We talked to Peter about his experience as a curator of this exhibition:
“The exhibition has been in preparation for a couple of years, so the experience has been quite varied. It involved two trips to the HfG archive in Ulm and one to the Braun archive in Kronberg. I’ve been studying this material for the best part of a decade now, and having an opportunity to spend so much time in the archives was extraordinary, given that until then I had only experienced the objects as photographs. The Ulm archive is housed within the original school buildings, designed by Max Bill, which have recently been restored, so that was quite thrilling too.
Raven Row Gallery is an exceptional exhibition space in that it has the area and production budget of a public space, but with none of the associated curatorial constraints. This has allowed an unusual approach to the presentation of design materials, which are grouped neither thematically nor historically but on a more intuitive basis.”
“The thesis of the exhibition, which is not formally presented within the exhibition space, is that there was a subterranean connection between Ulm Design and Constructivism. This is explored in the exhibition through the selection objects and their arrangement within the gallery.
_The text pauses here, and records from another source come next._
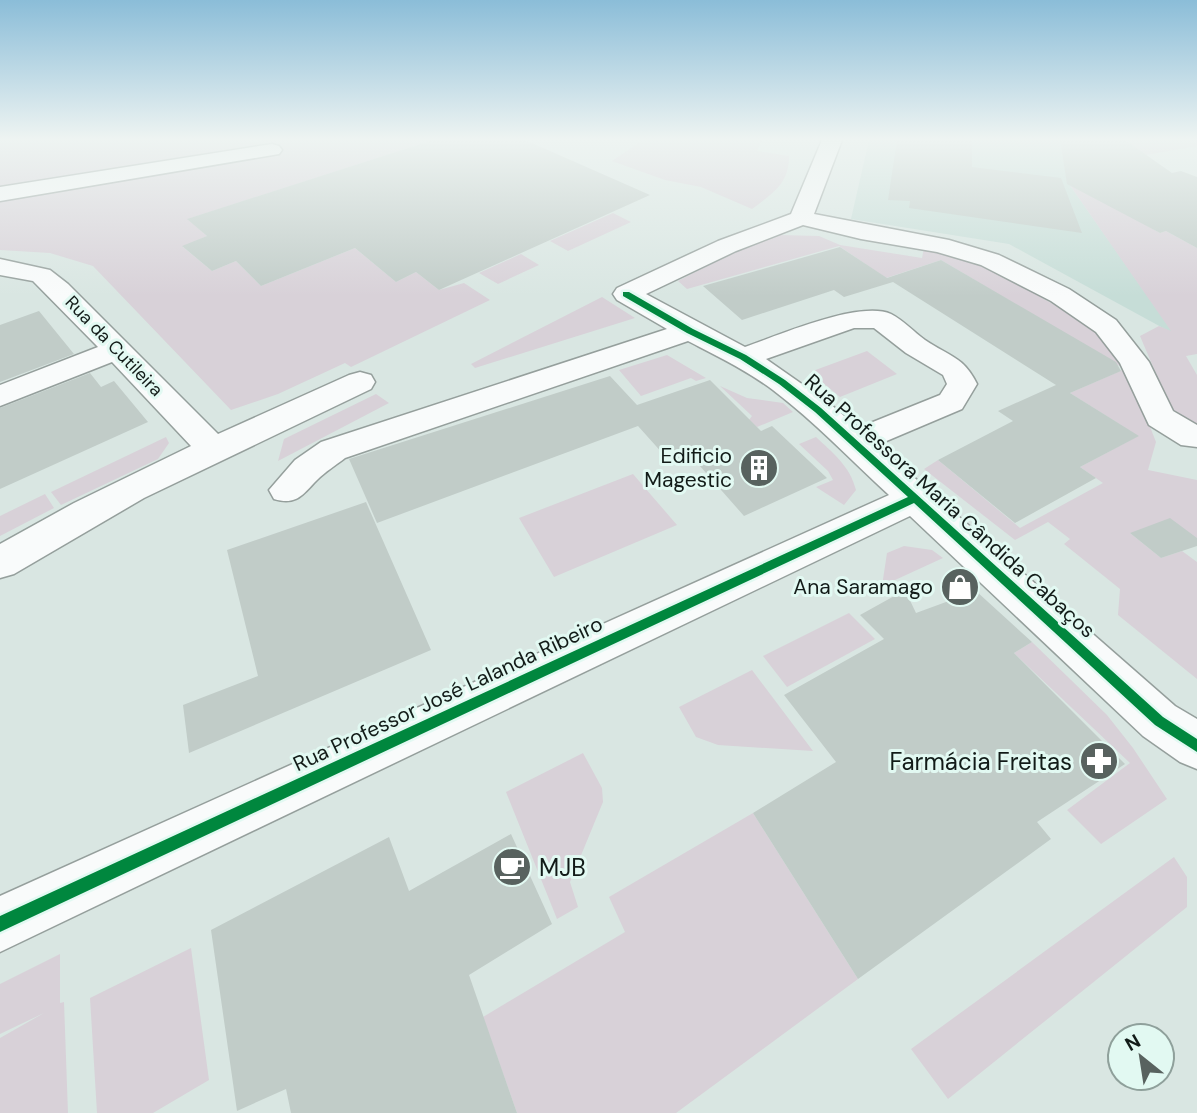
<svg xmlns="http://www.w3.org/2000/svg" width="1197" height="1113" font-family="'DM Sans',sans-serif">
<style>
.built{fill:#c6ddd7}
.green{fill:#d8d1d8}
.building{fill:#c1ccc8}
.lines{fill:none;stroke-linecap:round;stroke-linejoin:round}
.street-casing{stroke:#959f9c;stroke-width:3}
.street{fill:#f9fbfb;fill-rule:evenodd}
.cycleway-casing{stroke:#e2f9f2;stroke-width:5}
.cycleway{fill:#00873e;fill-rule:evenodd}
.labels{text-anchor:middle;dominant-baseline:central;stroke-width:6;stroke-linejoin:round;paint-order:stroke}
.far-street-label{font-size:18px;fill:#121b18;stroke:#e2f9f2}
.poi-label{font-size:21px;fill:#121b18;stroke:#e2f9f2;text-anchor:end}
.street-label{font-size:21px;fill:#121b18;stroke:#e2f9f2}
.near-poi-label{font-size:24px;fill:#121b18;stroke:#e2f9f2;text-anchor:end}
</style>
<rect width="100%" height="100%" fill="#d9e6e2"/>
<path class="built" d="M869,140h191l7,41 107,153 -165,-90 -158,-25z"/>
<path class="green" d="M0,140h246l11,3 6,-3h170l-245,79 19,17 -24,11 29,24 24,-10 25,25 94,-38 41,34 20,-10 23,18 25,-7 26,17 -139,67 -6,-4 -67,31 -47,16 -138,-144 -43,-13 -50,-3z
M643,140h119l-5,11 32,5c0,28 -16,37 -37,53l-51,-22 -36,-7 -53,-19z
M1125,140h72v6l-109,19 50,-15z
M1067,181l93,52 6,-2 31,17v106l-11,2 11,19v51l-20,-3 -37,-87 19,-10 12,5z
M613,213l18,9 -63,29 -18,-10z
M779,235l40,1 21,9 82,13 2,-10 37,8 34,15 93,53 23,23 12,21 -182,-108 -55,18 -47,-32 -152,43 -9,-8 73,-38z
M521,254l18,11 -41,19 -19,-11z
M602,297l33,21 -160,50 -4,-4z
M867,351l30,23 -57,23 -30,-25z
M667,355l39,23 -10,3 -5,-3 -50,18 -22,-26z
M1127,368l29,74 -8,28 49,10v58l-67,-5 31,25 21,-7 15,11v117l-79,-64 2,-26 -56,-45 6,-5 -22,-17 -33,18 -91,-71 14,-9 82,68 83,-45 -23,-16 58,-31 -68,-43z
M720,386l27,12 36,5 10,9 -36,15 -8,-7 3,-4z
M376,394l13,9 -111,58 6,-22z
M166,437l3,6 -11,16 -97,46 -10,-13z
M816,437c17,16 34,29 40,53l-12,15 -28,-18 17,-7 -5,-9 -29,-27z
M633,474l44,51 -123,52 -35,-59z
M45,494l9,14 -54,28v-20z
M904,546l28,4 11,8 -61,28 5,-33z
M849,613l26,26 -88,48 -24,-31z
M1032,642l75,73 26,33 34,51 -66,45 -34,-34 63,-47 -116,-110z
M752,670l61,81 -95,-6 -22,-8 -17,-30z
M583,753l19,35 1,14 -33,80 8,25 -21,12 -51,-127z
M753,813l105,166 -182,134h-159l-34,-96 142,-85 -16,-35z
M1174,857l13,20v30l-239,192 -37,-50z
M191,948l18,132 -56,33h-56l-7,-115z
M60,954v49l4,-1 4,111h-68v-75l44,-25 -44,21v-50z"/>
<path class="building" d="M433,140h92l125,55 -211,95 -23,-18 -20,10 -41,-34 -94,38 -25,-25 -24,10 -30,-25 25,-10 -20,-17z
M897,140h75v27l89,11 21,55 -173,-25 1,-7 -22,-1z
M1060,140h65l47,33 9,-2 16,6v71l-31,-17 -6,2 -93,-49z
M840,247l47,31 54,-18 175,102 5,9 -51,22 69,43 -59,31 16,11 -81,45 -77,-63 75,-39 -15,-10 58,-26 -163,-103 -49,15 -10,-7 -92,30 -39,-34z
M39,311l35,43 -74,28v-57z
M90,373l11,14 13,-6 34,41 -148,67v-81z
M610,376l27,29 73,-25 51,51 11,-5 55,52 -83,38 -52,-59 -19,8 -35,-39 -261,97 -28,-64z
M366,502l65,148 -242,103 -6,-48 75,-29 -31,-126z
M1170,518l27,20v8l-36,12 -31,-25z
M905,590l11,23 60,-22 56,51 -18,11 111,111 -88,58 14,17 -193,140 -105,-166 83,-51 -52,-67 100,-56 -24,-24z
M511,834l41,90 -83,51 48,138h-226l-5,-24 -49,22 -26,-181 178,-93 20,54z"/>
<g class="lines">
<defs>
<path id="street" d="M822,140h20l-28,74 135,26 50,15 70,34 47,31 33,42 24,49 24,14v22l-16,-2 -32,-20 -29,-62 -24,-31 -45,-31 -70,-36 -44,-13 -76,-13 -58,-14 -67,26 -90,43 99,53c32,-11 114,-47 146,-33 12,6 23,18 34,26 25,17 38,16 52,44l-15,25 -85,36 298,261 22,13v50l-17,-7 -37,-26 -233,-220 -910,436v-56l889,-401c-39,-36 -74,-73 -116,-105 -27,-20 -56,-34 -85,-49l-343,117c-9,7 -20,14 -28,22 -14,14 -20,26 -43,19l-5,-9 26,-30 26,-18 346,-113 -50,-29 -4,-6 4,-6 101,-47 73,-27zM854,328h20l32,25 37,22 4,9 -7,11 -82,33 -29,-25 -63,-44z
M272,144l7,2 3,4 -3,4 -279,47v-14z
M0,259l50,11 18,14 150,150 131,-59 11,-3 11,3 4,7 -4,7 -227,109 -130,76 -14,4v-34l74,-41 117,-57 -79,-84 -112,44v-21l98,-38 -65,-66 -33,-6z"/>
</defs>
<use href="#street" class="street-casing"/>
<use href="#street" class="street"/>
<defs>
<path id="cycleway" d="M623,292h6l64,37 53,26 39,25 36,28 342,309 34,22v13l-42,-27 -241,-222 -914,429v-16l908,-419 -93,-85 -36,-28 -39,-25 -53,-26 -64,-37z"/>
</defs>
<use href="#cycleway" class="cycleway-casing"/>
<use href="#cycleway" class="cycleway"/>
</g>
<linearGradient id="sky" x2="0" y2="1"><stop stop-color="#8bbdd8"/><stop offset="0.47" stop-color="#eef4f2"/><stop offset="1" stop-color="#eef4f2" stop-opacity="0"/></linearGradient>
<rect width="1197" height="296" fill="url(#sky)"/>
<defs>
<symbol id="building-disc" viewBox="-11 -11 22 22"><circle r="9.5" fill="#58625f" stroke="#e2f9f2"/><path d="M-4-6H4V6H1V3H-1V6H-4ZM-2.5-4.3h1.7v1.8h-1.7ZM.8-4.3h1.7v1.8H.8ZM-2.5-1h1.7V.8h-1.7ZM.8-1h1.7V.8H.8Z" fill="#fff"/></symbol>
<symbol id="shop-disc" viewBox="-11 -11 22 22"><circle r="9.5" fill="#58625f" stroke="#e2f9f2"/><path d="M-5-2.5h2.3a2.7 3.5 0 0 1 5.4 0H5L5.5 6h-11ZM-1.5-2.5h3a1.5 2.3 0 0 0-3 0Z" fill="#fff"/></symbol>
<symbol id="pharmacy-disc" viewBox="-11 -11 22 22"><circle r="9.5" fill="#58625f" stroke="#e2f9f2"/><path d="M-2-6h4v4h4v4h-4v4h-4v-4h-4v-4h4Z" fill="#fff"/></symbol>
<symbol id="cafe-disc" viewBox="-11 -11 22 22"><circle r="9.5" fill="#58625f" stroke="#e2f9f2"/><path d="M-5.5-4.5H6V0H3Q3 3.5 0 3.5H-2.5Q-5.5 3.5-5.5 0ZM3-3.2v2h1.7v-2ZM-6 4.5H4V6H-6Z" fill="#fff"/></symbol>
</defs>
<g fill-rule="evenodd">
<use href="#building-disc" x="737" y="446" width="44" height="44"/>
<use href="#shop-disc" x="938" y="565" width="44" height="44"/>
<use href="#pharmacy-disc" x="1077" y="739" width="44" height="44"/>
<use href="#cafe-disc" x="490" y="845" width="44" height="44"/>
</g>
<g class="labels">
<g class="far-street-label">
<text transform="translate(114 346) rotate(46)">Rua da Cutileira</text>
</g>
<g class="poi-label">
<text x="732" y="456">Edificio<tspan x="732" dy="24">Magestic</tspan></text>
<text x="933" y="587">Ana Saramago</text>
</g>
<g class="street-label">
<text transform="translate(950 506) rotate(42)">Rua Professora Maria Cândida Cabaços</text>
<text transform="translate(448 694) rotate(-25)">Rua Professor José Lalanda Ribeiro</text>
</g>
<g class="near-poi-label">
<text x="1072" y="761">Farmácia Freitas</text>
<text x="539" y="867" text-anchor="start">MJB</text>
</g>
</g>
<g transform="translate(1141 1057) rotate(330)"><circle r="33" fill="#e2f9f2" stroke="#8fa09b" stroke-width="2"/>
<path d="M0-5L12 26L0 18L-12 26Z" fill="#58625f"/>
<text y="-10" font-size="19" font-weight="bold" text-anchor="middle" fill="#121b18">N</text>
</g>
</svg>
Ulm design is usually associated with a kind of design known as Functionalism. This emphasises the facts of an industrial object’s construction and operation – a kind of literalism. But my suggestion is that there is also a figural, or pictorial aspect to Functionalism through which a Utopian image is made by the articulation of elements. This is a Constructivist operation in the art historical sense of the term.
Many of the designers and their teachers would have been steeped in this stuff, particularly through their exposure to it at the Bauhaus. So, whilst speculative, this suggestion is not too wild. However, it is a little contentious because the Ulm School understood itself through a strong rejection of art, or of thinking of design as art. But I do think that, in the end, this Utopian picture making was also functional, in the same way as it had been for the Constructivists. Both believed, or felt, that Utopian images were practically necessary as political acts. You can’t get from the way things are in the present to a better state of things without a practical horizon, something that is to be realised.”
The Ulm Model exhibition features a range of original objects from The Ulm School from 1953 to 1968. The display includes students’ drawings, models and products, radiographs and weighing machines to traffic lights, petrol cans, bed frames and kitchenware. The exhibition gathers and correlates objects designed for diverse industries at HfG Ulm. Including Braun GmbH remaining units of their iconic D 55 display structure, designed at the school in 1955 to exhibit its modernist reinvention of Braun’s audio set.